In theory all three pieces are intelligent situated technologies designed to provide public services in an incredibly efficient and unbelievably personalized way. Whether it’s solving urban problems of homelessness, lack of recycling, or personal public safety, enforcing normative social codes for the betterment of society seems the ultimate affordance built into each piece of furniture.
At first glance the street furniture seems to appear benign at best and mundane at worst, technology interacting and ultimately improving the surrounding environment. However, a closer look at the exhibit presents the systems as authoritarian, non-functional, and ultimately politicized.

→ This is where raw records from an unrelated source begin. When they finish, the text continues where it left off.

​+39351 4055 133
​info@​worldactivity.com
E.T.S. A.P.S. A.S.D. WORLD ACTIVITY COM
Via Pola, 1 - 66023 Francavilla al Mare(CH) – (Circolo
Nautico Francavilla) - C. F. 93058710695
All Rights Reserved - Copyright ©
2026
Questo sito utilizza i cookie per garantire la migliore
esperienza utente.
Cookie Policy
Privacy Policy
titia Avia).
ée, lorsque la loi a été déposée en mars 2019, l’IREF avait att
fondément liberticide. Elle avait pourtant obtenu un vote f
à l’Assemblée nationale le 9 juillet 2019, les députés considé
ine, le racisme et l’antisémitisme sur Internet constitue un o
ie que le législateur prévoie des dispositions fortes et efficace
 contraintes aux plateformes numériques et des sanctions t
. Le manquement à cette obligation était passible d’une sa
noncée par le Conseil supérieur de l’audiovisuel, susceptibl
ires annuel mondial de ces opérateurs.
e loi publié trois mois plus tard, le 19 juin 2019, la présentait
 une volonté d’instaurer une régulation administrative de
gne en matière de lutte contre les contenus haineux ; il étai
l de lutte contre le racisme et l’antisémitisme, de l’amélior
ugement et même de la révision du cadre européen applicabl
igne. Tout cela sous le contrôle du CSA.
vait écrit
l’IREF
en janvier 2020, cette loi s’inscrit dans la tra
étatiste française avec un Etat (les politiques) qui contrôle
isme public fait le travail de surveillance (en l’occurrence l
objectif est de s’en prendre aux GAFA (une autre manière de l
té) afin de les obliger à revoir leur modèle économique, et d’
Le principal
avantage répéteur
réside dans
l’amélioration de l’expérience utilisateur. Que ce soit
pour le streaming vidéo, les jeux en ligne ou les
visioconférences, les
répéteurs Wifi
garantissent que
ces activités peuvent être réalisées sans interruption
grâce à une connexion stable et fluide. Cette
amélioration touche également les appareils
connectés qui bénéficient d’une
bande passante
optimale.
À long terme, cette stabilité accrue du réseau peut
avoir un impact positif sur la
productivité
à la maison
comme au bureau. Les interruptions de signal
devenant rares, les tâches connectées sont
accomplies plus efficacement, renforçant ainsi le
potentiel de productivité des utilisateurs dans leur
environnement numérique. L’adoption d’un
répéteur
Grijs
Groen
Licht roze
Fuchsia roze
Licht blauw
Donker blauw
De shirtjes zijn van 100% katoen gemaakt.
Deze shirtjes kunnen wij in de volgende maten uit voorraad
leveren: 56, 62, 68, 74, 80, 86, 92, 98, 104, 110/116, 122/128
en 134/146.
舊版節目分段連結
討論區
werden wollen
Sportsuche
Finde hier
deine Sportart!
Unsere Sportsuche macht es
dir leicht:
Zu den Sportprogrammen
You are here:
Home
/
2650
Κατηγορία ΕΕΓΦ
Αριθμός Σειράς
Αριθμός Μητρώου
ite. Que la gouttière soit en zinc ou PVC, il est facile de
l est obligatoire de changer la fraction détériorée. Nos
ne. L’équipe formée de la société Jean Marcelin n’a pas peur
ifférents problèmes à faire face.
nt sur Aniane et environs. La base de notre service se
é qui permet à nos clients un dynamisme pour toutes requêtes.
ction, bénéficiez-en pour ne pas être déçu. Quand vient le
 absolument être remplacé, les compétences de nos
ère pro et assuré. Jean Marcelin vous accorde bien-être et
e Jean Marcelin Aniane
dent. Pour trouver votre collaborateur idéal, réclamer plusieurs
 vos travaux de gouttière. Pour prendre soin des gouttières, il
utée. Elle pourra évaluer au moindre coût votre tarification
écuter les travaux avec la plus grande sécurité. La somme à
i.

Initial approval is soon turned into reproach as the technologies assert too much control over their environments and present a public space gone wrong when designed by optimistic technophiles.
The work, developed by JooYoun Paek and David Jimison, is ultimately successful because it erects a future physical environment in which the technological and social are put at odds despite the overwhelming desire to connect.
Clearly, “Toward The Sentient City” curator Mark Shepard was interested in
presenting arguments beyond techno-determinist binaries that “either champions or laments” the future projected impact of situated technologies. By including “Too Smart City”, the show crafts a clever message asking us to consider the design criteria needed for interacting with an urban mediated environment that could be too smart for its own good.